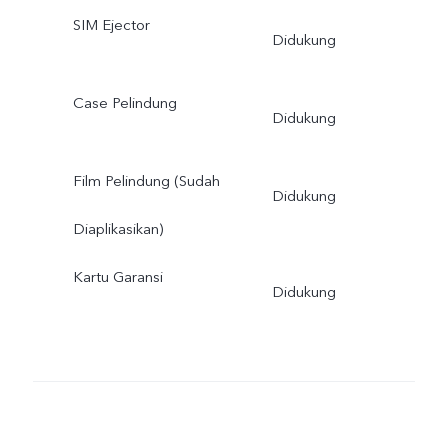
SIM Ejector
Didukung
Case Pelindung
Didukung
Film Pelindung (Sudah
Didukung
Diaplikasikan)
Kartu Garansi
Didukung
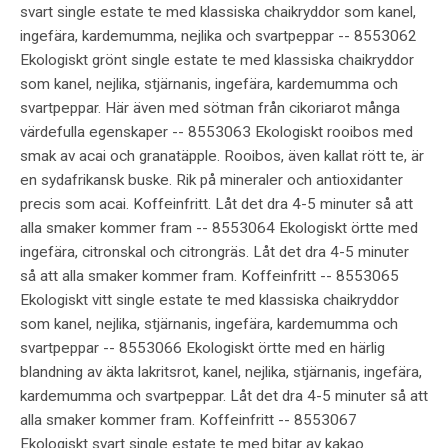
svart single estate te med klassiska chaikryddor som kanel,
ingefära, kardemumma, nejlika och svartpeppar -- 8553062
Ekologiskt grönt single estate te med klassiska chaikryddor
som kanel, nejlika, stjärnanis, ingefära, kardemumma och
svartpeppar. Här även med sötman från cikoriarot många
värdefulla egenskaper -- 8553063 Ekologiskt rooibos med
smak av acai och granatäpple. Rooibos, även kallat rött te, är
en sydafrikansk buske. Rik på mineraler och antioxidanter
precis som acai. Koffeinfritt. Låt det dra 4-5 minuter så att
alla smaker kommer fram -- 8553064 Ekologiskt örtte med
ingefära, citronskal och citrongräs. Låt det dra 4-5 minuter
så att alla smaker kommer fram. Koffeinfritt -- 8553065
Ekologiskt vitt single estate te med klassiska chaikryddor
som kanel, nejlika, stjärnanis, ingefära, kardemumma och
svartpeppar -- 8553066 Ekologiskt örtte med en härlig
blandning av äkta lakritsrot, kanel, nejlika, stjärnanis, ingefära,
kardemumma och svartpeppar. Låt det dra 4-5 minuter så att
alla smaker kommer fram. Koffeinfritt -- 8553067
Ekologiskt svart single estate te med bitar av kakao.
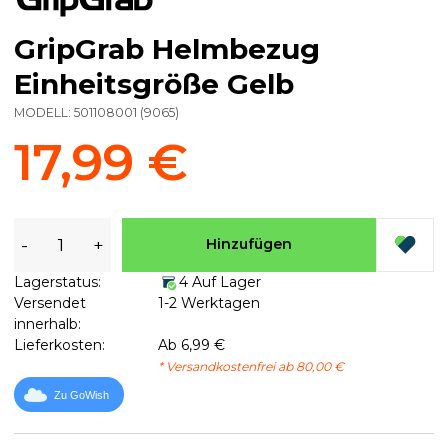
GripGrab Helmbezug
Einheitsgröße Gelb
MODELL:
501108001
(
9065
)
17,99 €
-
+
Hinzufügen
Lagerstatus:
4 Auf Lager
Versendet
1-2 Werktagen
innerhalb:
Lieferkosten:
Ab 6,99 €
* Versandkostenfrei ab 80,00 €
Zu GoWish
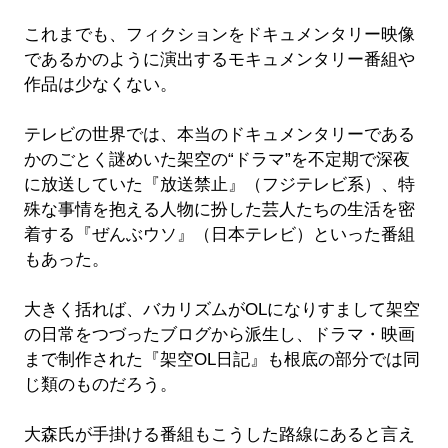
これまでも、フィクションをドキュメンタリー映像
であるかのように演出するモキュメンタリー番組や
作品は少なくない。
テレビの世界では、本当のドキュメンタリーである
かのごとく謎めいた架空の“ドラマ”を不定期で深夜
に放送していた『放送禁止』（フジテレビ系）、特
殊な事情を抱える人物に扮した芸人たちの生活を密
着する『ぜんぶウソ』（日本テレビ）といった番組
もあった。
大きく括れば、バカリズムがOLになりすまして架空
の日常をつづったブログから派生し、ドラマ・映画
まで制作された『架空OL日記』も根底の部分では同
じ類のものだろう。
大森氏が手掛ける番組もこうした路線にあると言え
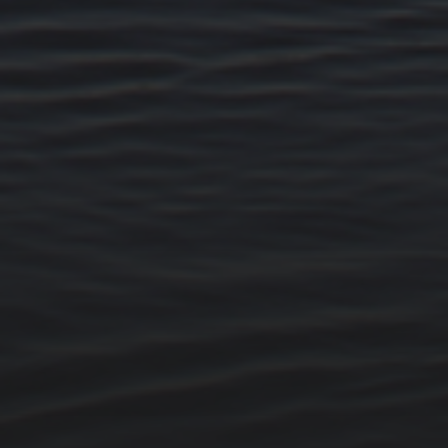
14. MÄRZ 2026
BILDER SAMMELN 0290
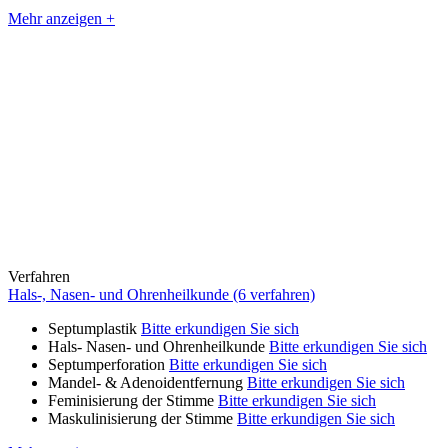
Mehr anzeigen +
Verfahren
Hals-, Nasen- und Ohrenheilkunde (6 verfahren)
Septumplastik
Bitte erkundigen Sie sich
Hals- Nasen- und Ohrenheilkunde
Bitte erkundigen Sie sich
Septumperforation
Bitte erkundigen Sie sich
Mandel- & Adenoidentfernung
Bitte erkundigen Sie sich
Feminisierung der Stimme
Bitte erkundigen Sie sich
Maskulinisierung der Stimme
Bitte erkundigen Sie sich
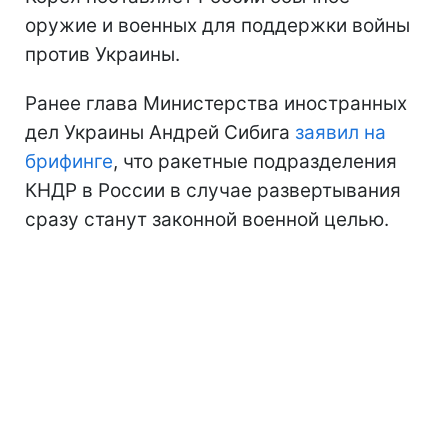
оружие и военных для поддержки войны
против Украины.
Ранее глава Министерства иностранных
дел Украины Андрей Сибига
заявил на
брифинге
, что ракетные подразделения
КНДР в России в случае развертывания
сразу станут законной военной целью.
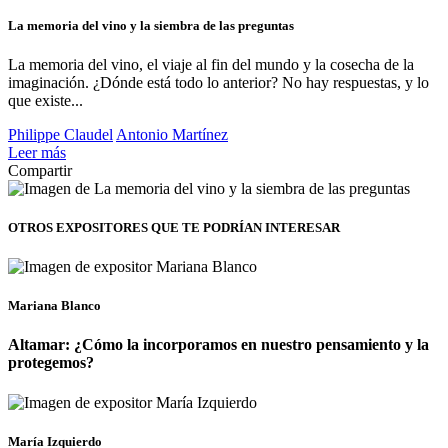
La memoria del vino y la siembra de las preguntas
La memoria del vino, el viaje al fin del mundo y la cosecha de la
imaginación. ¿Dónde está todo lo anterior? No hay respuestas, y lo
que existe...
Philippe Claudel
Antonio Martínez
Leer más
Compartir
OTROS EXPOSITORES
QUE TE PODRÍAN INTERESAR
Mariana Blanco
Altamar: ¿Cómo la incorporamos en nuestro pensamiento y la
protegemos?
María Izquierdo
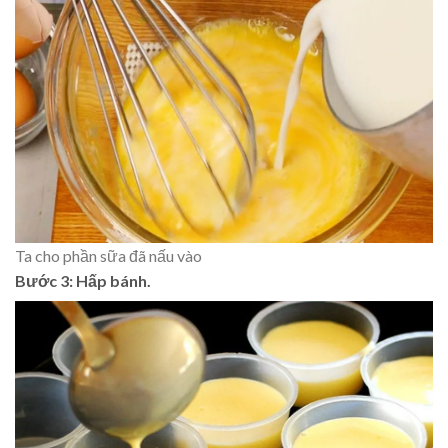
Ta cho phần sữa đã nấu vào
Bước 3: Hấp bánh.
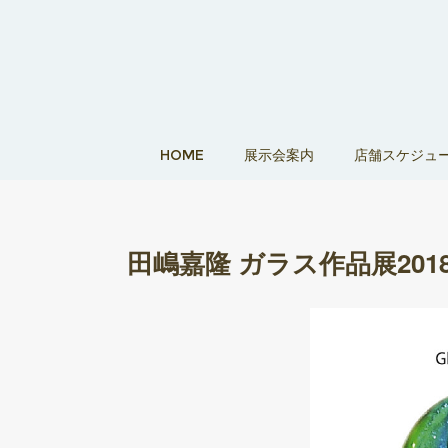
HOME
展示会案内
店舗スケジュ
田嶋嘉隆 ガラス作品展2018 20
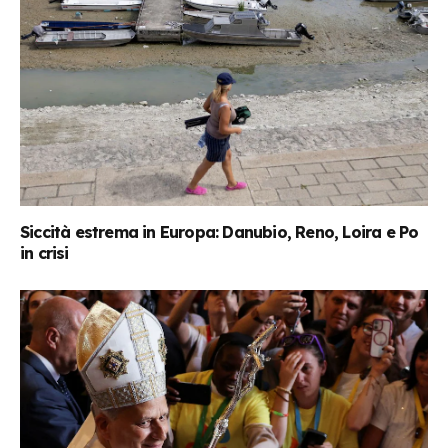
Siccità estrema in Europa: Danubio, Reno, Loira e Po
in crisi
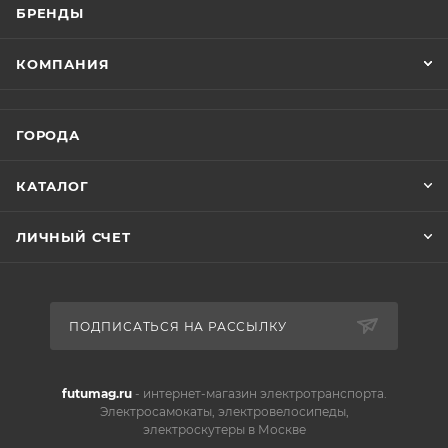
БРЕНДЫ
КОМПАНИЯ
ГОРОДА
КАТАЛОГ
ЛИЧНЫЙ СЧЕТ
ПОДПИСАТЬСЯ НА РАССЫЛКУ
futumag.ru
- интернет-магазин электротранспорта.
Электросамокаты, электровелосипеды,
электроскутеры в Москве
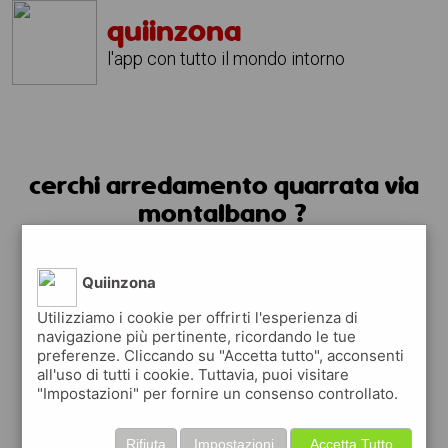
quiinzona
l'app con tutto il mondo intorno
cerchi arredamento quarrata via
montalbano ?
usa l'app quiinzona
Quiinzona
Utilizziamo i cookie per offrirti l'esperienza di
navigazione più pertinente, ricordando le tue
preferenze. Cliccando su "Accetta tutto", acconsenti
all'uso di tutti i cookie. Tuttavia, puoi visitare
"Impostazioni" per fornire un consenso controllato.
Rifiuta
Impostazioni
Accetta Tutto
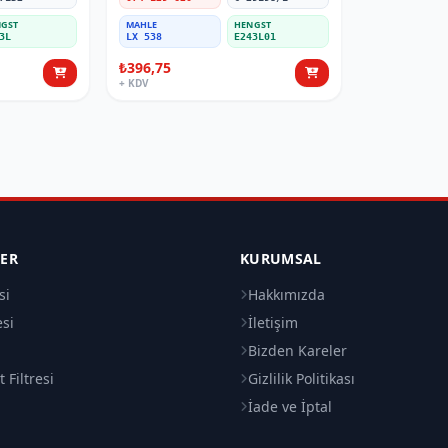
GST
MAHLE
HENGST
3L
LX 538
E243L01
₺396,75
+ KDV
LER
KURUMSAL
si
Hakkımızda
esi
İletişim
i
Bizden Kareler
 Filtresi
Gizlilik Politikası
İade ve İptal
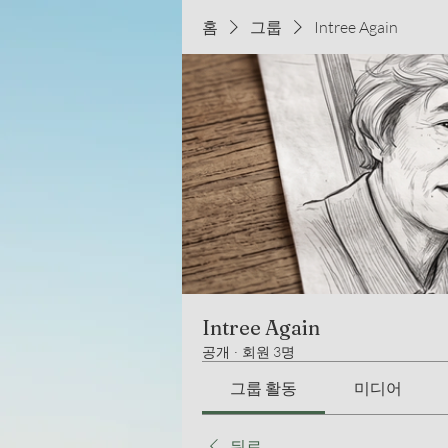
홈
그룹
Intree Again
Intree Again
공개
·
회원 3명
그룹 활동
미디어
뒤로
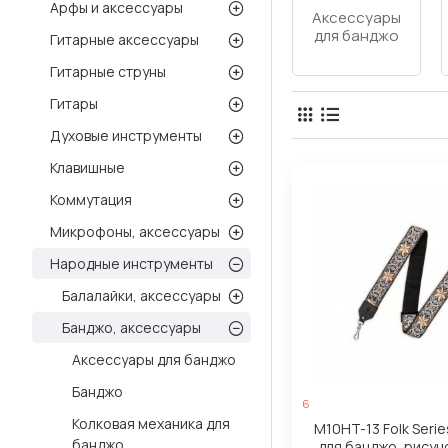
Арфы и аксессуары
Аксессуары
для банджо
Гитарные аксессуары
Гитарные струны
Гитары
Духовые инструменты
Клавишные
Коммутация
Микрофоны, аксессуары
Народные инструменты
Балалайки, аксессуары
Банджо, аксессуары
Аксессуары для банджо
Банджо
6
Колковая механика для
M10HT-13 Folk Seri
банджо
для банджо, рисуно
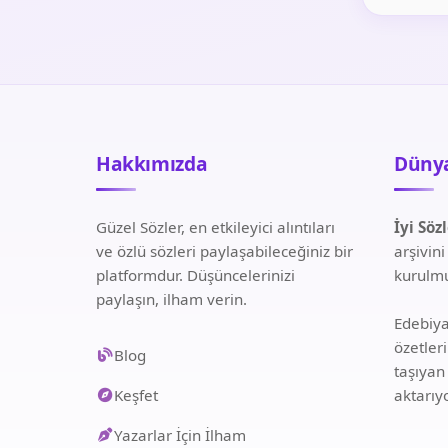
Hakkımızda
Dünya
Güzel Sözler, en etkileyici alıntıları
İyi Söz
ve özlü sözleri paylaşabileceğiniz bir
arşivin
platformdur. Düşüncelerinizi
kurulmu
paylaşın, ilham verin.
Edebiyat
özetler
Blog
taşıyan
Keşfet
aktarıy
Yazarlar İçin İlham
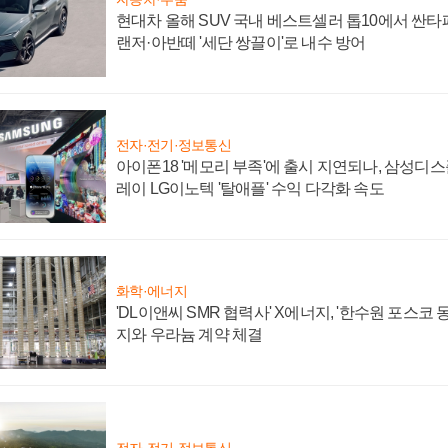
현대차 올해 SUV 국내 베스트셀러 톱10에서 싼타
랜저·아반떼 '세단 쌍끌이'로 내수 방어
전자·전기·정보통신
아이폰18 '메모리 부족'에 출시 지연되나, 삼성디
레이 LG이노텍 '탈애플' 수익 다각화 속도
화학·에너지
'DL이앤씨 SMR 협력사' X에너지, '한수원 포스코
지와 우라늄 계약 체결
전자·전기·정보통신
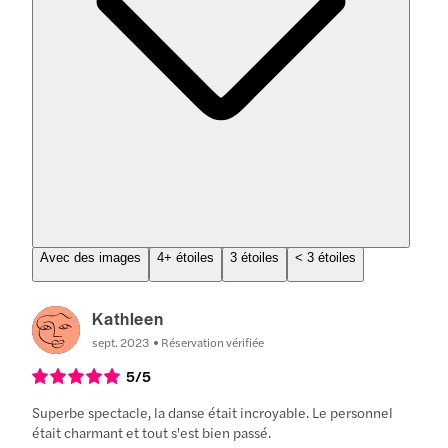
Avec des images
4+ étoiles
3 étoiles
< 3 étoiles
Kathleen
sept. 2023
Réservation vérifiée
5
/5
Superbe spectacle, la danse était incroyable. Le personnel
était charmant et tout s'est bien passé.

########################################

_Directions_
A verbatim copy of the material is needed; pictures are not to appear in it.

_Written reply_
SIM Ejector
Didukung
Case Pelindung
Didukung
Film Pelindung (Sudah
Didukung
Diaplikasikan)
Kartu Garansi
Didukung
svart single estate te med klassiska chaikryddor som kanel,
ingefära, kardemumma, nejlika och svartpeppar -- 8553062
Ekologiskt grönt single estate te med klassiska chaikryddor
som kanel, nejlika, stjärnanis, ingefära, kardemumma och
svartpeppar. Här även med sötman från cikoriarot många
värdefulla egenskaper -- 8553063 Ekologiskt rooibos med
smak av acai och granatäpple. Rooibos, även kallat rött te, är
en sydafrikansk buske. Rik på mineraler och antioxidanter
precis som acai. Koffeinfritt. Låt det dra 4-5 minuter så att
alla smaker kommer fram -- 8553064 Ekologiskt örtte med
ingefära, citronskal och citrongräs. Låt det dra 4-5 minuter
så att alla smaker kommer fram. Koffeinfritt -- 8553065
Ekologiskt vitt single estate te med klassiska chaikryddor
som kanel, nejlika, stjärnanis, ingefära, kardemumma och
svartpeppar -- 8553066 Ekologiskt örtte med en härlig
blandning av äkta lakritsrot, kanel, nejlika, stjärnanis, ingefära,
kardemumma och svartpeppar. Låt det dra 4-5 minuter så att
alla smaker kommer fram. Koffeinfritt -- 8553067
Ekologiskt svart single estate te med bitar av kakao.
GripGrab Helmbezug
Einheitsgröße Gelb
MODELL:
501108001
(
9065
)
17,99 €
-
+
Hinzufügen
Lagerstatus:
4 Auf Lager
Versendet
1-2 Werktagen
innerhalb:
Lieferkosten:
Ab 6,99 €
* Versandkostenfrei ab 80,00 €
Zu GoWish
これまでも、フィクションをドキュメンタリー映像
であるかのように演出するモキュメンタリー番組や
作品は少なくない。
テレビの世界では、本当のドキュメンタリーである
かのごとく謎めいた架空の“ドラマ”を不定期で深夜
に放送していた『放送禁止』（フジテレビ系）、特
殊な事情を抱える人物に扮した芸人たちの生活を密
着する『ぜんぶウソ』（日本テレビ）といった番組
もあった。
大きく括れば、バカリズムがOLになりすまして架空
の日常をつづったブログから派生し、ドラマ・映画
まで制作された『架空OL日記』も根底の部分では同
じ類のものだろう。
大森氏が手掛ける番組もこうした路線にあると言え
14. MÄRZ 2026
BILDER SAMMELN 0290
Mehr anzeigen +
Verfahren
Hals-, Nasen- und Ohrenheilkunde (6 verfahren)
Septumplastik
Bitte erkundigen Sie sich
Hals- Nasen- und Ohrenheilkunde
Bitte erkundigen Sie sich
Septumperforation
Bitte erkundigen Sie sich
Mandel- & Adenoidentfernung
Bitte erkundigen Sie sich
Feminisierung der Stimme
Bitte erkundigen Sie sich
Maskulinisierung der Stimme
Bitte erkundigen Sie sich
оружие и военных для поддержки войны
против Украины.
Ранее глава Министерства иностранных
дел Украины Андрей Сибига
заявил на
брифинге
, что ракетные подразделения
КНДР в России в случае развертывания
сразу станут законной военной целью.
La memoria del vino y la siembra de las preguntas
La memoria del vino, el viaje al fin del mundo y la cosecha de la
imaginación. ¿Dónde está todo lo anterior? No hay respuestas, y lo
que existe...
Philippe Claudel
Antonio Martínez
Leer más
Compartir
OTROS EXPOSITORES
QUE TE PODRÍAN INTERESAR
Mariana Blanco
Altamar: ¿Cómo la incorporamos en nuestro pensamiento y la
protegemos?
María Izquierdo
Ta cho phần sữa đã nấu vào
Bước 3: Hấp bánh.
HOME
展示会案内
店舗スケジュ
田嶋嘉隆 ガラス作品展2018 20
Siccità estrema in Europa: Danubio, Reno, Loira e Po
in crisi
БРЕНДЫ
КОМПАНИЯ
ГОРОДА
КАТАЛОГ
ЛИЧНЫЙ СЧЕТ
ПОДПИСАТЬСЯ НА РАССЫЛКУ
futumag.ru
- интернет-магазин электротранспорта.
Электросамокаты, электровелосипеды,
электроскутеры в Москве
quiinzona
l'app con tutto il mondo intorno
cerchi arredamento quarrata via
montalbano ?
usa l'app quiinzona
Quiinzona
Utilizziamo i cookie per offrirti l'esperienza di
navigazione più pertinente, ricordando le tue
preferenze. Cliccando su "Accetta tutto", acconsenti
all'uso di tutti i cookie. Tuttavia, puoi visitare
"Impostazioni" per fornire un consenso controllato.
Rifiuta
Impostazioni
Accetta Tutto
GST
MAHLE
HENGST
3L
LX 538
E243L01
₺396,75
+ KDV
LER
KURUMSAL
si
Hakkımızda
esi
İletişim
i
Bizden Kareler
 Filtresi
Gizlilik Politikası
İade ve İptal
홈
그룹
Intree Again
Intree Again
공개
·
회원 3명
그룹 활동
미디어
뒤로
Арфы и аксессуары
Аксессуары
для банджо
Гитарные аксессуары
Гитарные струны
Гитары
Духовые инструменты
Клавишные
Коммутация
Микрофоны, аксессуары
Народные инструменты
Балалайки, аксессуары
Банджо, аксессуары
Аксессуары для банджо
Банджо
6
Колковая механика для
M10HT-13 Folk Seri
банджо
для банджо, рисуно
Hakkımızda
Dünya
Güzel Sözler, en etkileyici alıntıları
İyi Söz
ve özlü sözleri paylaşabileceğiniz bir
arşivin
platformdur. Düşüncelerinizi
kurulmu
paylaşın, ilham verin.
Edebiyat
özetler
Blog
taşıyan
Keşfet
aktarıy
Yazarlar İçin İlham
현대차 올해 SUV 국내 베스트셀러 톱10에서 싼타
랜저·아반떼 '세단 쌍끌이'로 내수 방어
전자·전기·정보통신
아이폰18 '메모리 부족'에 출시 지연되나, 삼성디
레이 LG이노텍 '탈애플' 수익 다각화 속도
화학·에너지
'DL이앤씨 SMR 협력사' X에너지, '한수원 포스코
지와 우라늄 계약 체결
전자·전기·정보통신
Avec des images
4+ étoiles
3 étoiles
< 3 étoiles
Kathleen
sept. 2023
Réservation vérifiée
5
/5
Superbe spectacle, la danse était incroyable. Le personnel
était charmant et tout s'est bien passé.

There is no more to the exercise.